IoT Design: Key Software Challenges and Ways Around Them

May 10, 2016

Henrik.Flodell-May 10, 2016

It's never been easier to start a hardware company. The Internet of Things (IoT) phenomenon—touted by many as the future of embedded computing—is now seen as an amalgam of affordable hardware and software platforms. At the same time, however, software complexity makes the IoT design process a classical case of survival of the fittest.

The IoT design is not a one-size-fits-all premise because the diversity of sensors and connectivity solutions require a new design thinking. Moreover, the IoT projects are typically known to be high-performance, low-cost and low-power, and all of these characteristics are intertwined with the embedded software work one way or the other.

Take the high-performance and low-cost factors, for instance, which imply that the reuse from the previous projects is limited and software engineering teams won't expand proportionately. So, instead of growing the software team and expanding the project cost, IoT product developers are looking to a new generation of tool-chains that help them accomplish greater software productivity.


Figure 1: Across-the-board software tool-chain is crucial in the heterogeneous IoT designs. (Source: Atmel)

The IoT design work is a walk on the tightrope also because there are so many moving parts, and design engineers can't afford to build a subsystem and see later if it works. The start-overs not only add to project cost, they also bring severe time-to-market constraints to the heterogeneous world of IoT design.

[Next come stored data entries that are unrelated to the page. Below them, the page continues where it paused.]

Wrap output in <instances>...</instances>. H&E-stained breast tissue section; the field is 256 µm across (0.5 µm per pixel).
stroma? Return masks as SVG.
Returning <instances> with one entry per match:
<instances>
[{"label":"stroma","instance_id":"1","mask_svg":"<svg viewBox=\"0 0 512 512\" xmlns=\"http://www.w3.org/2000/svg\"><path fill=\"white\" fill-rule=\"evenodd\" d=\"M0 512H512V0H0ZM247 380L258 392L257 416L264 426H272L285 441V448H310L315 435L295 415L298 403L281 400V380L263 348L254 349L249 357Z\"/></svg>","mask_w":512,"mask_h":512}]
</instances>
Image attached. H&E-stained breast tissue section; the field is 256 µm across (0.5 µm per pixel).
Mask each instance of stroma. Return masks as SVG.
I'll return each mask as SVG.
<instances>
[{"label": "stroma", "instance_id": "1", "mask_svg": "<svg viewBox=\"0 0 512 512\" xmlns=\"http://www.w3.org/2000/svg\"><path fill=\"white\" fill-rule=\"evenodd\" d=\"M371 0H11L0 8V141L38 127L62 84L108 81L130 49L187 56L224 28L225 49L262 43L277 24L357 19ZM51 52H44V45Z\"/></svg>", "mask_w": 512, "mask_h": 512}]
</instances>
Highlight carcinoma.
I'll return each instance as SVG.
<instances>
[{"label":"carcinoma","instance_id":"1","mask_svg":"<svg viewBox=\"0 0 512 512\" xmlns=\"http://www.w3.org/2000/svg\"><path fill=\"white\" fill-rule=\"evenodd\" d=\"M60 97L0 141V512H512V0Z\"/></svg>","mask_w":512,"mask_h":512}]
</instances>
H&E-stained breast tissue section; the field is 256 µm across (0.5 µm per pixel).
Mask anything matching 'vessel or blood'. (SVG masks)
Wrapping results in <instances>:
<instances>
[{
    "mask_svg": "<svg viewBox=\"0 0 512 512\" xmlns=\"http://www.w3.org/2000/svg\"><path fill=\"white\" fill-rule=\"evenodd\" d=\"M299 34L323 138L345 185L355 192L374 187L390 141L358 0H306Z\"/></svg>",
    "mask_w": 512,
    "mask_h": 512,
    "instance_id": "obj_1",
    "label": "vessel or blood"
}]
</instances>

So the IoT design recipe—starting with data capture from sensors to data analytics inside the cloud—requires design validation long before engineers commit silicon to an IoT product. Not surprisingly, therefore, an end-to-end hardware and software platform along with a suite of connectivity solutions is critical in dealing with complexities that come with the challenge of connecting a large number of devices in a seamless manner.

The article delves into major software challenges in the IoT design realm and shows how the right choice of tool-chains can help deal with the embedded design challenges. It focuses on three key areas of the IoT software ecosystem and offers insight on how to execute the software work in an efficient and cost-effective manner.

1. Software Complexity
The hardware-software work allocation generally comes down to a 40:60 split in the embedded design projects. However, in the IoT design projects, there is even a greater tilt toward software ecosystem.

The IoT developers are migrating from 8-bit and 16-bit microcontrollers to 32-bit devices in order to accomplish higher performance and enhanced functionality in areas such as connectivity, graphic display and cloud computing.

And that calls for a new software playing field that can efficiently execute communication and cloud computing protocol stacks. Then, there are tasks like the real-time sampling of sensor data, device configuration, security keys, apps, data analytics and more.

Furthermore, a lot of software in the IoT designs is related to communication stacks like TCP/IP and security libraries such as SSL and TLS; these software components are written to comply with specific standards. These software components have been written before, time and time again, and it makes little sense for an IoT developer on a tight deadline to re-implement them instead of using the existing software.

In fact, creating this software from scratch risks introducing issues that have already been found and fixed in the existing implementations.


Figure 2: A complete software ecosystem is vital in confronting the complexity of IoT designs. (Source: Atmel)

Tips and Tricks:

  • Integrated development environments (IDEs) are the first line of defense in coping with the software complexity that comes with ever more functionality implemented in the IoT applications.
  • When an IoT designer adds services to his application, the dependant software components and drivers are added to the IoT design automatically. For instance, if an embedded developer adds a USB device to his design, ASF will automatically add low-level USB drivers to the design.
  • You can use tools such as Atmel START, an online software configuration and deployment engine capable of speeding up the creation of embedded software even further. It is a web-based tool that allows developers to graphically select and configure software components and automatically integrate them with hardware and middleware resources needed. It’s a web-based tool is completely OS independent; it doesn't require anything to be installed on the user’s PC before use. In addition, the generated projects can be targeted to any embedded IDE, offering unparalleled flexibility.